Adaptive: Allow variation of the length based on local curvature.

Target Size

Determines the target edge length (in Houdini Units) in the Uniform edge length mode.

Max Size

In adaptive mode, when enabled, sets a maximum allowed edge length (in Houdini Units).

Min Size

In adaptive mode, when enabled, sets a minimum allowed edge length (in Houdini Units).

Relative Density

In adaptive mode, sets the relative density of the sampling. A relative density of 1, would use mesh sizes similar to what would be used to mesh a sphere of a similar curvature radius with about 16 points. A relative density of 2, would make the local target edge length smaller to match what would cover the sphere with about 32 point, and so on.

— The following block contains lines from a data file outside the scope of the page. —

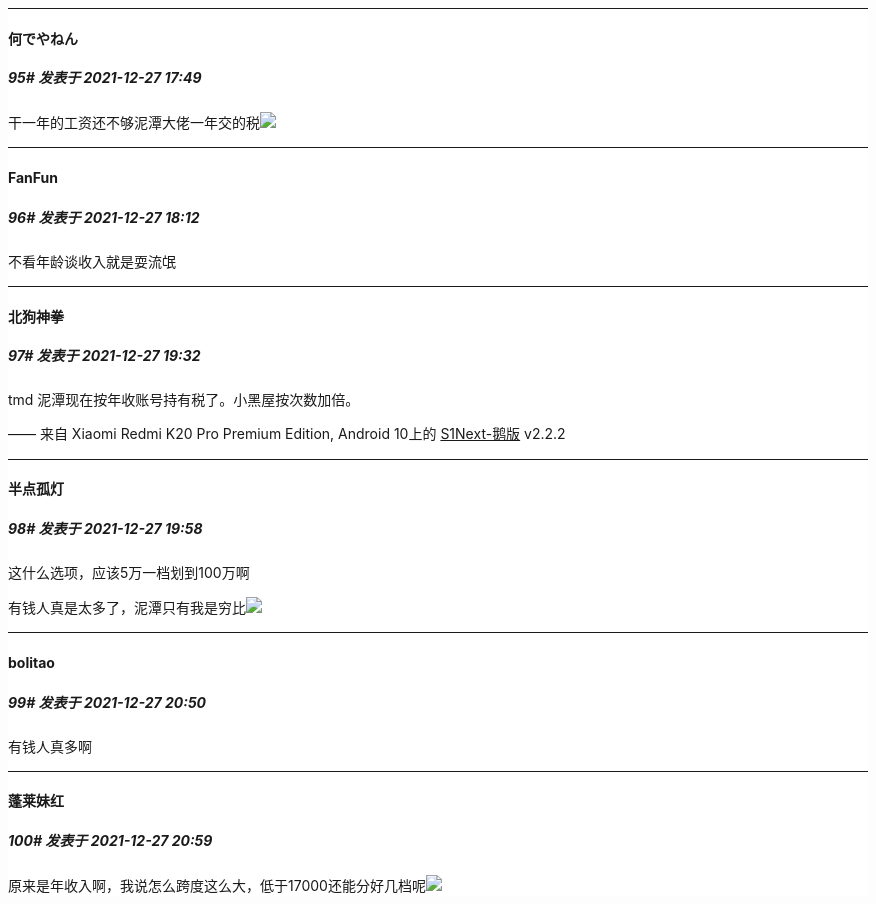 
*****

####  何でやねん  
##### 95#       发表于 2021-12-27 17:49

干一年的工资还不够泥潭大佬一年交的税<img src="https://static.saraba1st.com/image/smiley/face2017/002.png" referrerpolicy="no-referrer">



*****

####  FanFun  
##### 96#       发表于 2021-12-27 18:12

不看年龄谈收入就是耍流氓



*****

####  北狗神拳  
##### 97#       发表于 2021-12-27 19:32

tmd 泥潭现在按年收账号持有税了。小黑屋按次数加倍。

—— 来自 Xiaomi Redmi K20 Pro Premium Edition, Android 10上的 [S1Next-鹅版](https://github.com/ykrank/S1-Next/releases) v2.2.2



*****

####  半点孤灯  
##### 98#       发表于 2021-12-27 19:58

这什么选项，应该5万一档划到100万啊

有钱人真是太多了，泥潭只有我是穷比<img src="https://static.saraba1st.com/image/smiley/face2017/138.png" referrerpolicy="no-referrer">



*****

####  bolitao  
##### 99#       发表于 2021-12-27 20:50

有钱人真多啊

*****

####  蓬莱妹红  
##### 100#       发表于 2021-12-27 20:59

原来是年收入啊，我说怎么跨度这么大，低于17000还能分好几档呢<img src="https://static.saraba1st.com/image/smiley/face2017/004.gif" referrerpolicy="no-referrer">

Note: It is important to realize that the target edge lengths cannot be ontrolled freely across a surface because maintaining triangle quality dictates a limited rate of change of edge length as one moves along the surface.

As an extreme example, a gradation of zero, e.g. would compltely rule out any change of edge lengths from one point to neighbouring areas which would imply that all edge lengths would have to be the same over a connected piece of geometry. Note also that the smaller features (those with smaller local curvature radii) have dominating role on the overall target edges lengths. For example, if a single point, say point 0, in a mesh requires a small local edge length but all the other ones are in flat areas (so pose no limitations) on target edge length, then all the edge lengths are grown at a limited rate away from point 0.

Use Input Points Only

Restricts the remesher to only use the points from the input geometry. This can severely limit the remesher’s ability to generate good triangles.

Gradation

The rate at which edge lengths are allowed to change from one triangle to the next. Higher values generate fewer triangles but overall quality is lower. A gradation of 0 is equivalent to uniform meshing.

Control Attributes

Mesh Size Attribute

A point attribute dictating the desired edge lengths at any input mesh point. As explained above, smaller values can dominate the larger one nearby to uphold the desired gradation.

Min Size Attribute

A point attribute constituting a lower bound on how small edges incident to each point can get.

Max Size Attribute

A point attribute constituting an upper bound on how large edges incident to each point can get.

== Output Groups and Attributes === Hard Edges

Returns the possibly subdivded hard edgs, including all the boundary edges or UV seams if requested, as an edge group over the output mesh.

Mesh Size

Reports the working mesh size point attribute calcualted after applying the corrections needed for upholding the target gradation.

Mesh Quality

Produces a primitive attribute that gives a measure of quality for each mesh triangle. The returned value will be 1 for a perfectly equilateral triangle and goes toward zero for long and skinny triangles.

Examples

Squidremesh Example for Remesh geometry node

This example demonstrates how to use the Remesh SOP to remesh a model of a giant squid crab while preserving the hard edges of the model.